*** Opening of TEXT PASSAGE ***

= 2021 All-America college football team =

Official list of the best college football players of 2021

The 2021 All-America college football team includes those players of American college football who have been honored by various selector organizations as the best players at their respective positions. The selector organizations award the "All-America" honor annually following the conclusion of the fall college football season. The original All-America team was the 1889 All-America college football team selected by Caspar Whitney. The National Collegiate Athletic Bureau, which is the National Collegiate Athletic Association's (NCAA) service bureau, compiled, in the 1950, the first list of All-Americans including first-team selections on teams created for a national audience that received national circulation with the intent of recognizing selections made from viewpoints that were nationwide. Since 1957, College Sports Information Directors of America (CoSIDA) has bestowed Academic All-American recognition on male and female athletes in Divisions I, II, and III of the NCAA as well as National Association of Intercollegiate Athletics athletes, including all NCAA championship sports.

*** Close of TEXT PASSAGE ***
*** Opening of DATASET CONTENT ***

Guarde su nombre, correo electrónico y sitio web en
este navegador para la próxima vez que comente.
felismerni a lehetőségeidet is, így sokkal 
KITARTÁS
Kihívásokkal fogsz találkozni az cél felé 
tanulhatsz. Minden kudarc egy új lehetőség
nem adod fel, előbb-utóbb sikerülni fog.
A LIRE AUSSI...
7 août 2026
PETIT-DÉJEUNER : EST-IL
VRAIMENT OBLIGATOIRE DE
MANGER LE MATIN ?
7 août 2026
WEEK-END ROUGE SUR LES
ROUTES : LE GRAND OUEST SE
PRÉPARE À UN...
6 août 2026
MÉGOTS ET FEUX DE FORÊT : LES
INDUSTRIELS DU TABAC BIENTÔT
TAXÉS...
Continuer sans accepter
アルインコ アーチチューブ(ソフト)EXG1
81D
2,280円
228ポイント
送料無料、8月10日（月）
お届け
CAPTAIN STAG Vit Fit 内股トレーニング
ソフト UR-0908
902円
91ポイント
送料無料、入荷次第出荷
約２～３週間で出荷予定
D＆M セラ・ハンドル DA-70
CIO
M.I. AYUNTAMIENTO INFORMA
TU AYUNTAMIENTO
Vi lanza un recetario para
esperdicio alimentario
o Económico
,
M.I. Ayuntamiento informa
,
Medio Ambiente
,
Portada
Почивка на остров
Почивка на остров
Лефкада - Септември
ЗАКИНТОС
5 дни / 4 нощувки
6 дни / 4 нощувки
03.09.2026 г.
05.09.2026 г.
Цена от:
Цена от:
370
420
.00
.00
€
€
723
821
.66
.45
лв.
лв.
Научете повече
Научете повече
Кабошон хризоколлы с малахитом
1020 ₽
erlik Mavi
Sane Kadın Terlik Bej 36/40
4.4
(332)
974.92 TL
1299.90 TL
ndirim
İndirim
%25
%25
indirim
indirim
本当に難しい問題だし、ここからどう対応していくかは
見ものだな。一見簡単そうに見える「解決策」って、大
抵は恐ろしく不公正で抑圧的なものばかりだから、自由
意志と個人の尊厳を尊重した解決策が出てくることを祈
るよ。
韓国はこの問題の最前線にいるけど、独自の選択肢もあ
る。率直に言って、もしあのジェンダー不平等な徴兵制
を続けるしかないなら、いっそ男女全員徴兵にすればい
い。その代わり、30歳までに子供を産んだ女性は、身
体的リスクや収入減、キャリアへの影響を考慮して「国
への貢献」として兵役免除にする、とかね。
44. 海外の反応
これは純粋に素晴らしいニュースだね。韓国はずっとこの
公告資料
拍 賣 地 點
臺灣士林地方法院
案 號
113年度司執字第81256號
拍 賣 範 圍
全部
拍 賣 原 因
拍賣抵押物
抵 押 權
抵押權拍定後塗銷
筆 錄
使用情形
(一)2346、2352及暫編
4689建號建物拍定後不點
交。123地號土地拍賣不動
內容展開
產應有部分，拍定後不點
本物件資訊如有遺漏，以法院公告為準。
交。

*** Close of DATASET CONTENT ***

ACTIONS TO TAKE:
• A. Answer these about the article on the 2021 All-America college football team:
(i) Who selected the original All-America team, and in which year was it?
(ii) Since what year has CoSIDA given Academic All-American recognition?
(iii) What role does the National Collegiate Athletic Bureau have in relation to the NCAA?
• B. List every organization the article on the 2021 All-America college football team mentions by name.

ANSWERS BY ITEM NUMBER:
• A.
(i) Caspar Whitney, 1889
(ii) 1957
(iii) It is the NCAA's service bureau.

• B.
- National Collegiate Athletic Bureau
- National Collegiate Athletic Association (NCAA)
- College Sports Information Directors of America (CoSIDA)
- National Association of Intercollegiate Athletics